A vibration that travels through a medium (a
solid, liquid, gas) which is composed of
frequencies that are within the range of
human hearing.
What is sound?
The measurement of the degree of change in atmospheric pressure caused by sound waves (intensity)
What is Amplitude?
The biggest problem with the first recorded sounds.
What is the fact that they couldn't be played back - i.e. a pen attached to a tuning fork records the contour of sound waves on paper.
This invention was originally designed to record directly from telephone lines, which the phonograph could not do.
It recorded onto a thin steel wire (referred to as piano wire) wrapped around a metal cylinder using electromagnets.
What is the Telegraphone?
the electrical principle that makes dynamic microphones work?
What is inductance?
The term for a very catchy section that happens multiple times in a song. Each time it is played it has the same music and lyrics.
What is the chorus?
The term that refers to technology that records, stores, and reproduces sound by encoding an audio signal in digital binary form instead of an analog form.
What is digital audio?
Waves in which the medium oscillates parallel to the wave direction.
What are Longitudinal Waves?
The 3 ways of measuring amplitude.
What are:
Peak Amplitude
Peak-to-Peak Amplitude
RMS Amplitude
A machine built by Thomas Edison in 1877 that records on a long piece of tin foil wrapped around a cylinder.
What is a phonograph?
A process where the tape is divided into multiple parallel tracks.
Multiple musical instruments can be recorded, either one at a time or simultaneously, onto individual tracks, so that the sounds can be later accessed, processed and manipulated individually.
What is multi-track recording?
the electrical principle that makes condenser microphones work.
What is capacitance?
The term for a section that brings contrast to the rest of the song. It usually only appears only once and occurs half to two-thirds of the way through a song.
What is the bridge?
It is measured in kilohertz and represents the number of snapshots that are taken per second. It also determines the frequency response of the digitized sound.
What is the sample rate?
Frequencies with shorter wavelengths.
What are higher frequencies?
The term for the quietest sound that can be perceived by the human ear (the point at which silence becomes sound).
What is the threshold of hearing?
A device used for the recording and playback of sound that contains a diaphragm connected to a sharp point.
What is an acoustic horn?
A production technique wherein the best parts of several different performances (or takes) are spliced together to create a composite performance.
What is comping?
The TYPE of voltage used in phantom power.
What is DC (Direct Current)?
a. At the beginning of a new section
b. Halfway through a section (after 4 or 8 bars of the section have been played)
c. If going for a quick build or release, at the beginning of bars 1, 3, 5 or 7 of an 8 bar section.
When should instruments be added/subtracted?

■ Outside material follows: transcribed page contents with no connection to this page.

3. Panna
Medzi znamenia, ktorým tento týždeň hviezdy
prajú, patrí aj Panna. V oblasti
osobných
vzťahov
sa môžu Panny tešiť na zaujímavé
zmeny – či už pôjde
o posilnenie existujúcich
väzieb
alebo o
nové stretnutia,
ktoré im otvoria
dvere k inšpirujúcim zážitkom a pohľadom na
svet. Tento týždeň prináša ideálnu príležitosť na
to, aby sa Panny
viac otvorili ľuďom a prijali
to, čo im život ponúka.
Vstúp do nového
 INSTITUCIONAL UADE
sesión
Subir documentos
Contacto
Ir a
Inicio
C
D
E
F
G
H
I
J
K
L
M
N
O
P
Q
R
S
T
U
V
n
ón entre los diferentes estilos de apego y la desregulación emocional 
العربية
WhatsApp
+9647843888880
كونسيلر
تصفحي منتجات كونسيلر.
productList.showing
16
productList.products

The term for the process in which the analogue voltage of a waveform is assigned a binary value.
What is Quantization?
The term for when a crest of one wave meets a trough of another wave.
What is "Out of Phase"?
The minimum volume change recognized by the ear, measured in dB.
What is 1dB?
An invention by Emile Berliner in 1894 that offers the ability to record on both sides of the disc thereby increasing the playing time.
What is the Gramophone?
The term for an ultrasonic tone of between 40 kHz and 150 kHz mixed in with the audible frequencies of the sound source during recording that greatly reduced distortion in open reel tape recordings.
What is a BIAS signal?

What does a Cardioid polar pattern look like?
The term for the type of track that provides the harmonic structure of a song.

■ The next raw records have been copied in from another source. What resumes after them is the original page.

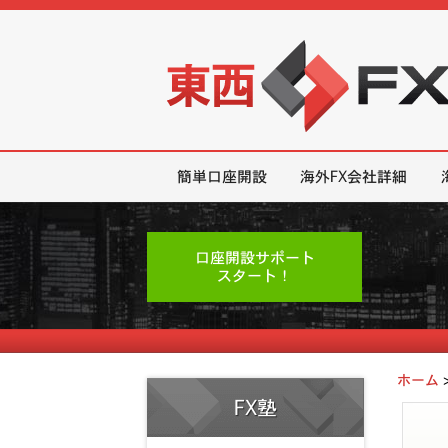
東西FX｜海外FX会社（ブローカー
簡単口座開設
海外FX会社詳細
口座開設サポート
スタート！
ホーム
FX塾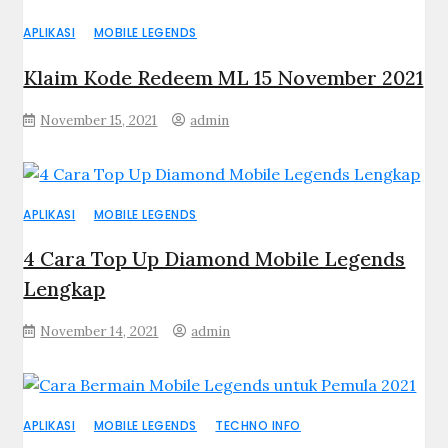
APLIKASI
MOBILE LEGENDS
Klaim Kode Redeem ML 15 November 2021
November 15, 2021
admin
APLIKASI
MOBILE LEGENDS
4 Cara Top Up Diamond Mobile Legends
Lengkap
November 14, 2021
admin
APLIKASI
MOBILE LEGENDS
TECHNO INFO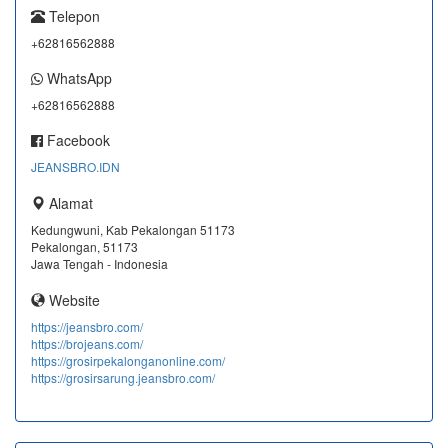
Telepon
+62816562888
WhatsApp
+62816562888
Facebook
JEANSBRO.IDN
Alamat
Kedungwuni, Kab Pekalongan 51173
Pekalongan, 51173
Jawa Tengah - Indonesia
Website
https://jeansbro.com/
https://brojeans.com/
https://grosirpekalonganonline.com/
https://grosirsarung.jeansbro.com/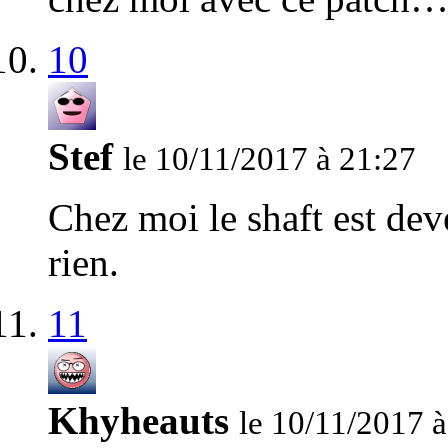
10
Stef
le 10/11/2017 à 21:27
Chez moi le shaft est dev
rien.
11
Khyheauts
le 10/11/2017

Examples of instruments include: Piano/electric piano/organ, Poly synth, Acoustic/electric guitar, Strings.
What is harmony?
The standard bit depth for professional audio production, during recording and mixing
What is 24-bit?
The "fundamental frequency" if the 4th harmonic is 1KHz.
What is 250Hz?
In this scale, a reading of 0 dB indicates the maximum level before distortion occurs.
What are dBfs (or dB “Full Scale”)?
An invention that marked the first time sound could be amplified without the use of a mechanical horn.
What is the vacuum tube?
The first of three "heads" on a magnetic tape recorder.
What is the erase head?
The term for the unnatural build up of low frequency energy in a microphone as it gets closer and closer to a sound source.
What is the proximity effect?
The term for a repeated phrase of music that happens consistently through a section or multiple sections of a song.
What is an ostinato?
MP3
AAC
VORBIS
WMA
What are examples of Lossy Compression File types?